The Pre-Conscious Brain

This project aims to investigate the neural and biological underpinnings of depression and suicidal ideation. We will look at participants’ brain waves during the administration of simple language tasks that involve word and sentence processing while monitoring them through electrophysiology and eye-tracking measures. Several questionnaires will also be implemented to obtain a holistic view in this area of mental health.

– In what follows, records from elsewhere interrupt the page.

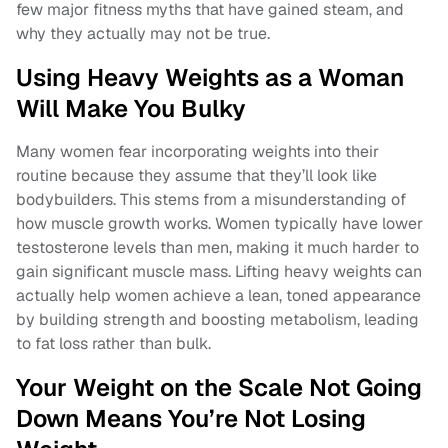
few major fitness myths that have gained steam, and
why they actually may not be true.
Using Heavy Weights as a Woman
Will Make You Bulky
Many women fear incorporating weights into their
routine because they assume that they’ll look like
bodybuilders. This stems from a misunderstanding of
how muscle growth works. Women typically have lower
testosterone levels than men, making it much harder to
gain significant muscle mass. Lifting heavy weights can
actually help women achieve a lean, toned appearance
by building strength and boosting metabolism, leading
to fat loss rather than bulk.
Your Weight on the Scale Not Going
Down Means You’re Not Losing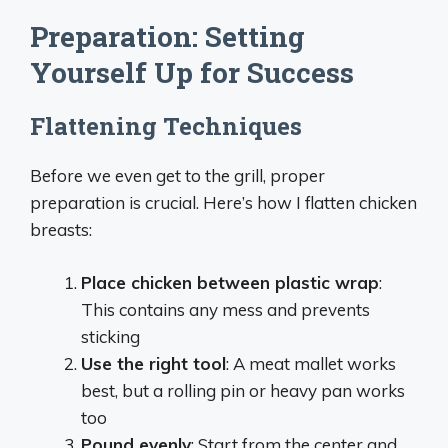
Preparation: Setting
Yourself Up for Success
Flattening Techniques
Before we even get to the grill, proper
preparation is crucial. Here’s how I flatten chicken
breasts:
Place chicken between plastic wrap
:
This contains any mess and prevents
sticking
Use the right tool
: A meat mallet works
best, but a rolling pin or heavy pan works
too
Pound evenly
: Start from the center and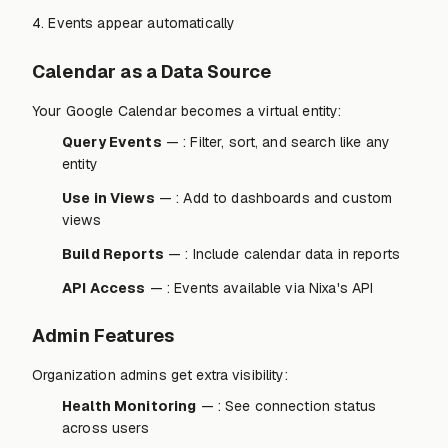
4. Events appear automatically
Calendar as a Data Source
Your Google Calendar becomes a virtual entity:
Query Events
— : Filter, sort, and search like any
entity
Use in Views
— : Add to dashboards and custom
views
Build Reports
— : Include calendar data in reports
API Access
— : Events available via Nixa's API
Admin Features
Organization admins get extra visibility:
Health Monitoring
— : See connection status
across users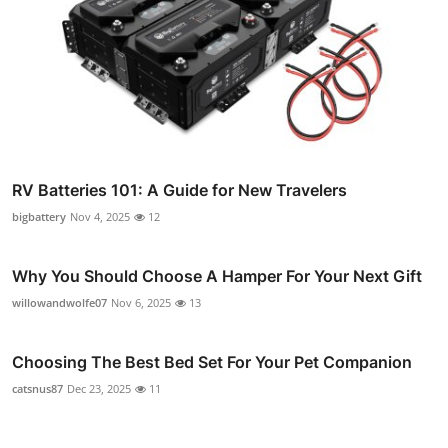
RV Batteries 101: A Guide for New Travelers
bigbattery
Nov 4, 2025
12
Why You Should Choose A Hamper For Your Next Gift
willowandwolfe07
Nov 6, 2025
13
Choosing The Best Bed Set For Your Pet Companion
catsnus87
Dec 23, 2025
11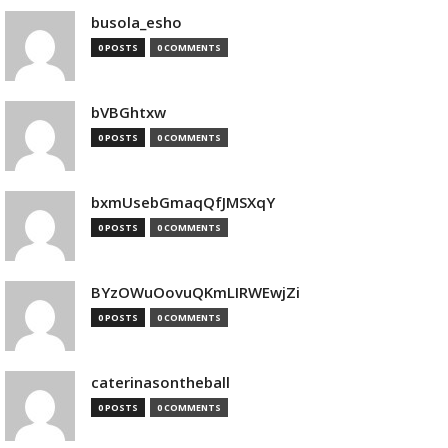
busola_esho
0 POSTS
0 COMMENTS
bVBGhtxw
0 POSTS
0 COMMENTS
bxmUsebGmaqQfJMSXqY
0 POSTS
0 COMMENTS
BYzOWuOovuQKmLIRWEwjZi
0 POSTS
0 COMMENTS
caterinasontheball
0 POSTS
0 COMMENTS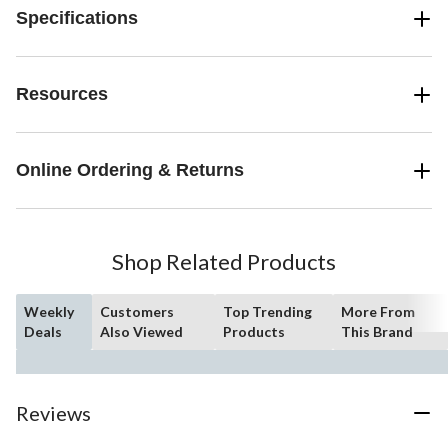
Specifications
Resources
Online Ordering & Returns
Shop Related Products
Weekly
Customers
Top Trending
More From
Deals
Also Viewed
Products
This Brand
Reviews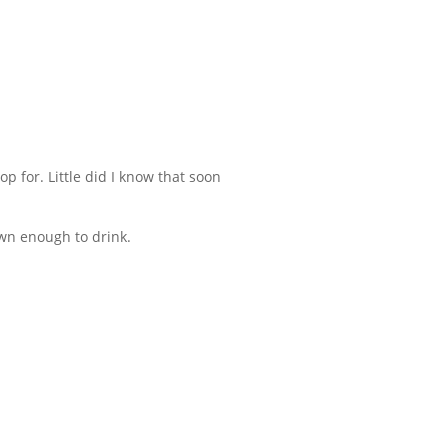
op for. Little did I know that soon
own enough to drink.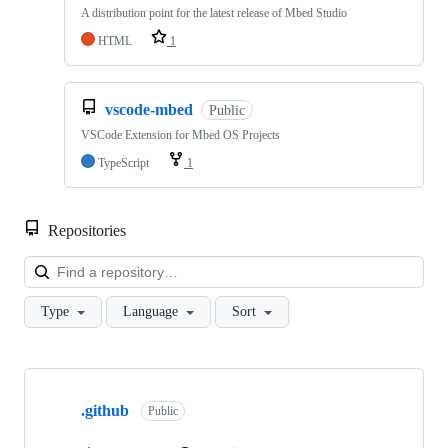
A distribution point for the latest release of Mbed Studio
HTML
1
vscode-mbed
Public
VSCode Extension for Mbed OS Projects
TypeScript
1
Repositories
Loa
Type
Language
Sort
Showing
10
.github
of
Public
682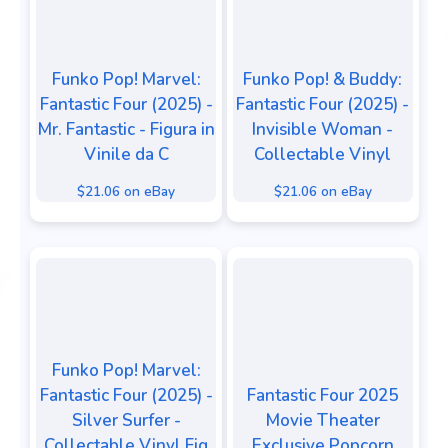
Funko Pop! Marvel:
Funko Pop! & Buddy:
Fantastic Four (2025) -
Fantastic Four (2025) -
Mr. Fantastic - Figura in
Invisible Woman -
Vinile da C
Collectable Vinyl
$21.06 on eBay
$21.06 on eBay
Funko Pop! Marvel:
Fantastic Four (2025) -
Fantastic Four 2025
Silver Surfer -
Movie Theater
Collectable Vinyl Fig
Exclusive Popcorn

Music, Arts, & Child Development

Beginning in 2019, in partnership with Youth Orchestra of Los Angeles at Camino Nuevo Charter Academy, we are investigating the effects of in-school group training on children, starting in the fifth and second grade. Music participants will be compared with children not involved in a systematic extracurricular program. In this study, we hope to further investigate the effects of music training on child and adolescent development, in the context of the public school system.

YOLA @ HOLA

Beginning in 2012, in partnership with the Youth Orchestra of Los Angeles at the Heart of Los Angeles, we have been investigating the effects of community group-based music training in 80 children, starting at age six. Music participants were compared with an active and passive control group of peers. We recently completed the 7th year of this longitudinal investigation, and thus far have provided support for the positive impact of music training on auditory processing development evidenced by greater ability for pitch perception and more developed auditory evoked potentials. Additionally, our findings have provided support for increased engagement of the cognitive control network during a stroop task, and for earlier development of inhibition skills, behaviorally. In addition, our music participants demonstrated higher fractional anisotropy in the corpus callosum.

Music and Hearing

The USC Music and Hearing study is an interdisciplinary project, where we are investigating the possible impact of group singing and music listening on hearing abilites and well-being in adults aged 50-65. Specifically, we are interested in whether short-term participation in a weekly community choir can improve speech in noise perception and its neural substrates as measured by sensory auditory evoked potentials (ERPs) to speech stimuli in older adults with mild to moderate subjective hearing loss.

To the right, see the BCI’s “Neurophonics”, directed by Andrew Schultz with accompanist Barry Tan, rehearsing in Cammilerri Hall at the Brain and Creativity Institute.

Neural dynamics of emotions in response to naturalistic music listening

How do we come to experience intense and complex feelings and what can studying the brain tell us about these experiences? To study emotional responses to music in a more ecologically valid manner, we collect neural activity continuously while participants listen to a full-length piece of music, and use multivariate, data-driven analytical techniques to quantify the patterns of response.

Currently, we use dynamic functional connectivity analyses to investigate how time-varying patterns of neural activity relate to changes in emotional experience in response to music. Specifically, this project is focused on understanding the complex feeling of pleasurable sadness, the paradoxical phenomenon in which we enjoy stimuli that convey negatively valent emotions. The fact that emotions have clearly defined evolutionary functions and yet humans routinely seek out music that communicates pain and suffering calls in to question our current understanding of human reward and motivation, and therefore necessitates further empirical investigation. By combining data-driven, whole-brain analytical techniques with continuous data collected in response to a singular, emotional stimulus, the findings will give a more detailed picture of the experience of pleasurable sadness as well as the interplay between emotional and reward processing pathways in the brain.

Music-evoked emotions and machine learning

In addition to assessing the neural signatures of complex, dynamic feelings, we are interested in understanding how distinct emotional states are represented by patterns of bodily and neural activity. Machine learning classification algorithms can help address these questions because they involve assessing spatially distributed patterns of activity at once, and can greatly increase predictive power.

One such method, termed multivoxel pattern analysis, involves decoding representational content from patterns of fMRI signal distributed across the brain. Using MVPA, we were able to uncover fundamental neural systems responsible for representing emotions conveyed across various sound sources with different acoustical properties, i.e. music and the human voice. The fact that emotions in sound can be decoded based on patterns of activity in the emotional and sensory processing regions of the brain extend previous knowledge regarding how these networks extract meaningful affective information from auditory stimuli.

Emotions are not solely a neurological phenomenon and are often identified based on the accompanying set of bodily state changes. Recently, we conducted a study to assess how music-evoked emotions, as well as the perception of those emotions in others, are represented on the human body. We used a topographical self-report in which participants drew on a silhouette of a human body where they felt an emotion in response to music clips and trained a classifier to predict the intended emotions of the clips based on the drawings. We then compare these bodily states of music-evoked emotions to a group of children performing the same task.